Roman Sorin

Cherry-picking done easy

Have you ever needed to cherry-pick several commits between two branches, but ran into conflicts every time? I made this mistake myself – but cherry-picking doesn’t have to be hard.

As you work on more features and fix more issues, some might not be released immediately. When moving code between environments, you may need to move specific changes over, even if they live alongside other things that you’ve written. This is where cherry-picking comes into play, and if you’ve ever worked in any type of git-flow, you’ve probably come across it.

Strategies to the rescue

Merge strategies allow you to define how to apply commits from one branch to another. By default, the cherry-pick strategy is recursive. Depending on what base branch you’re working off of, you’ll want to use the correct merge strategy for specifying what changes to use: this is where -X=theirs and -X=ours do us favors.

Performing the cherry-pick

The cherry-pick command is simple:

git cherry-pick --strategy=recursive -X=theirs hash0 hash1 hash2

You’re able to specify the strategy, the per-strategy option (theirs/ours), and the sequence of hashes (commits) to merge.

What is the difference between theirs and ours?

This option will specify which version of code to prefer in a merge. If you’re on the main branch and moving commits from develop, you’ll want to use theirs, as you are saying “let’s take develop’s (their) changes”.

What you’ll need:

  • A base and target branch (develop/main)
  • The commit hashes to cherry-pick (e.g. 7f7a499)
  • Choosing the right strategy based on what you want to achieve (ours/theirs)

For example, to merge a sequence of commits from a development branch into main:

  1. Check out the main branch with git checkout main.
  2. Using the cherry-pick command from above, we will merge several develop commits to our main branch, moving the develop changes onto main. You can specify the hashes individually, or you can cherry-pick a sequence of hashes by writing hash0...hash1.
  3. If conflicts come up, you’ll be able to resolve them on a per-commit basis and commit the result to continue with your cherry-picking.

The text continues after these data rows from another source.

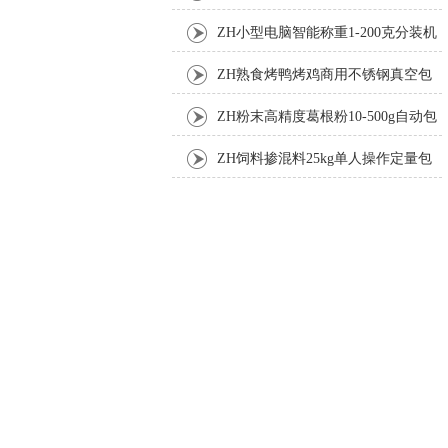
机厂家
ZH小型电脑智能称重1-200克分装机
ZH熟食烤鸭烤鸡商用不锈钢真空包
装机
ZH粉末高精度葛根粉10-500g自动包
装机
ZH饲料掺混料25kg单人操作定量包
装机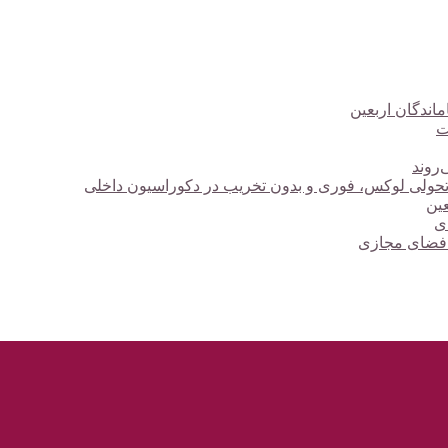
ت
‌روند
؛ تحولی لوکس، فوری و بدون تخریب در دکوراسیون داخلی
دی
 فضای مجازی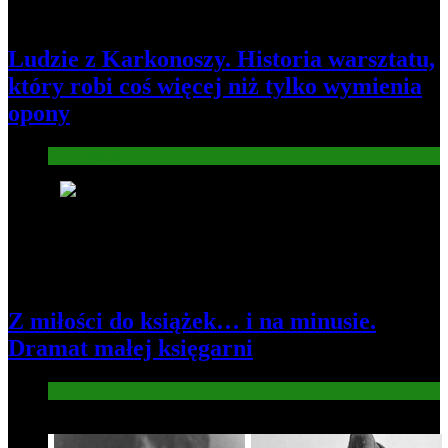
Ludzie z Karkonoszy. Historia warsztatu,
który robi coś więcej niż tylko wymienia
opony
Gospodarka
3
Z miłości do książek… i na minusie.
Dramat małej księgarni
Gospodarka
4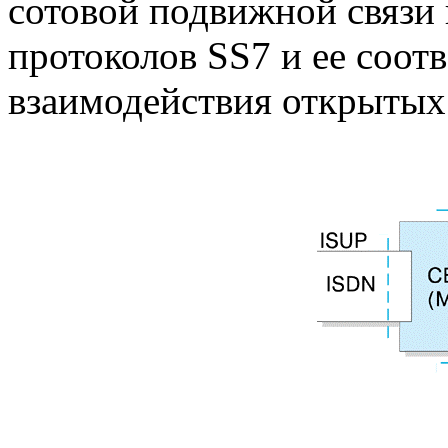
сотовой подвижной связи
протоколов SS7 и ее соот
взаимодействия открытых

Although simple, learning this has turned large merge requests that affected over 40 files (including deletions, renames, and refactors) into a pain-free experience instead of a major ordeal. Something that would’ve taken me several hours with the potential of missing code only took an hour, and shortly thereafter, I was able to move on to working on my next task.

This isn’t all that cherry-pick has to offer, and there are flags for you to provide based on your use case. If you need something beyond this or if you want to read a little bit about how cherry-picks are done, the Git docs do a great job of explaining this concept.